Fit Snorkel to Fuel Injection Servo

With the snorkel in it’s final location, I marked the flange along the edges of the servo and cut them off.

I then drilled the flange for some 1/4″ hardware and temporarily bolted the snorkel in place.  I still need to do some trimming at the upper end to provide room for the filter.

Fit Air Filter Mounting Flanges to Snorkel

I trimmed the air filter mounting flanges and drilled them to the snorkel.  The 3/8″ clearance turned out to be perfect if you tuck the closest bend on the flanges up against the top edge of the snorkel.  This provides just enough room for the flanges to sit below the inlet ramp and lay flat.  The inlet ramp will need a bunch of modification before this can be fitted.  I hadn’t read through the snorkel instructions before fitting the left side conical gusset.  It turns out that this isn’t supposed to be used when installing the snorkel.  I’m going to leave it in place though since the alternate design won’t seal tightly against the cowl inlet.

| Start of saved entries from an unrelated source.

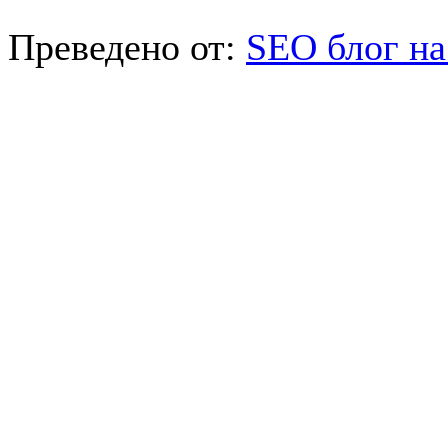
Преведено от:
SEO блог на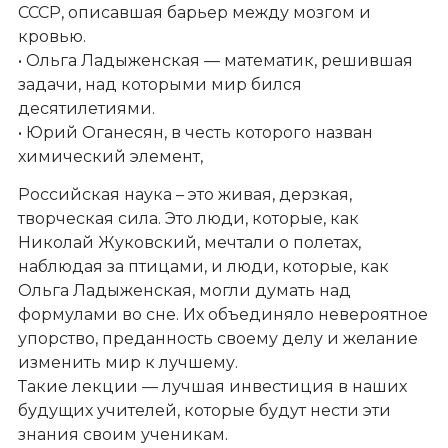
СССР, описавшая барьер между мозгом и
кровью.
• Ольга Ладыженская — математик, решившая
задачи, над которыми мир бился
десятилетиями.
• Юрий Оганесян, в честь которого назван
химический элемент,
Российская наука – это живая, дерзкая,
творческая сила. Это люди, которые, как
Николай Жуковский, мечтали о полетах,
наблюдая за птицами, и люди, которые, как
Ольга Ладыженская, могли думать над
формулами во сне. Их объединяло невероятное
упорство, преданность своему делу и желание
изменить мир к лучшему.
Такие лекции — лучшая инвестиция в наших
будущих учителей, которые будут нести эти
знания своим ученикам.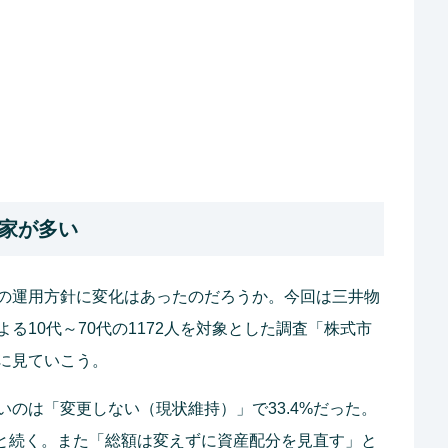
家が多い
の運用方針に変化はあったのだろうか。今回は三井物
る10代～70代の1172人を対象とした調査「株式市
に見ていこう。
のは「変更しない（現状維持）」で33.4%だった。
%と続く。また「総額は変えずに資産配分を見直す」と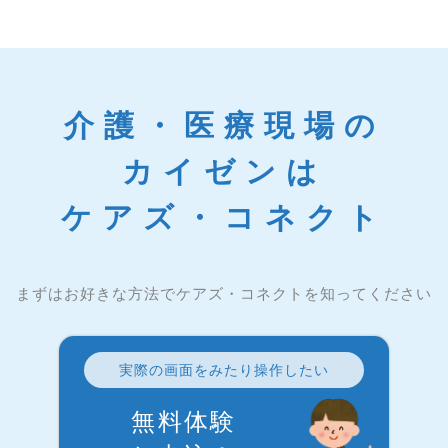
介護・医療現場の
カイゼンは
ケアズ・コネクト
まずはお好きな方法でケアズ・コネクトを知ってください
実際の画面をみたり操作したい
無料体験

Here’s how the air filter will sit in the top of the snorkel.  I’ll need to cut most of the inlet ramp away to allow air into the filter.

Drilled Ramp for Alternator Cooling Blast Tube Flange

I’m going to be installing a cooling blast tube for the alternator.  I drilled a 5/8″ hole in the right ramp just above the alternator.

I purchased a couple of these flanges for 3/4″ SCAT tubing from someone on Van’s Air Force.  I put a socket inside the flange to help center it in the hole.

Here’s where the flange will mount on the bottom of the ramp.

I wrapped a few layers of electrical tape around the socket to perfectly center it in the hole since the fit was a little loose.  This worked like crap, don’t even bother.  I ended up having to drill new holes in the flange because it was so far off center.  Instead, just eyeball it and clamp it in place.  That worked perfectly.

Fit Snorkel to Inlet Ramp

I meant to post this a few days ago, but here’s the flange nicely centered in the hole.  I picked up some aluminum screen material to rivet between the ramp and flange to keep out bugs and debris.

I cut out the opening for the air filter.  This is significantly undersized and the opening will be made large enough to install the air filter from the top.

I then reworked the conical gusset a bit.  This is not normally installed with the snorkel, but I really didn’t like the way the cowl inlet intersection worked without it, so I’m going this route.  The edge of the gusset will cover up a very small amount of the filter, but there will be enough of a gap that air can still flow through the entire filter.  I replaced the aft most rivet in the gusset with an AN515-8R8 screw that goes through the ramp and snorkel mounting flange.  I added a second screw between the next two rivets forward (which both had to be reversed so that the flush head is on the bottom so that the shop heads don’t interfere with the filter flange).

There’s a third screw at the forward end of the flange, but this screw installs from the bottom because of the conical gusset.  The nutplates are K1100-08 for the flush head screws.

You can see that this screw goes into a K1000-08 nutplate that I mounted under the conical gusset.  I used an AN509-8R6 screw because of the tight clearance.

The other flange just has some more AN515-8R8 screws.  I’ll add a third screw at the forward end after I figure out how I’m going to deal with the bracket in the lower left.

I also replaced 6 of the rivets along the aft edge with ones that are flush along the bottom side since the aft snorkel mounting flange sits against this surface.

I then drilled three additional holes for AN509-8R8 screws that attach the aft snorkel mounting flange.

I also installed some K1000-08 nutplates along this flange.

Next up, I drill a 2 5/8″ hole in the side of the snorkel for the alternate air entry.

This flange will be mounted here and a pivoting cover will seal the opening under normal circumstances.  If the air filter were to become clogged, I could open this door from the cockpit.

The flange is drilled to the snorkel.  The center hole in the bottom of the flange needs to be match drilled to the snorkel using a #19 drill and then later opened up to 1/4″ in the snorkel so that the nutplate can fit through the hole.

Finally, I sanded and cleaned the surface and flange, then clecoed it down with some epoxy mixed with flox.  I then roughly faired in the flange so that there is a nice transition to the snorkel.  The flox leaves a fairly rough surface though; I’ll use some filler to smooth this out nicely after it cures.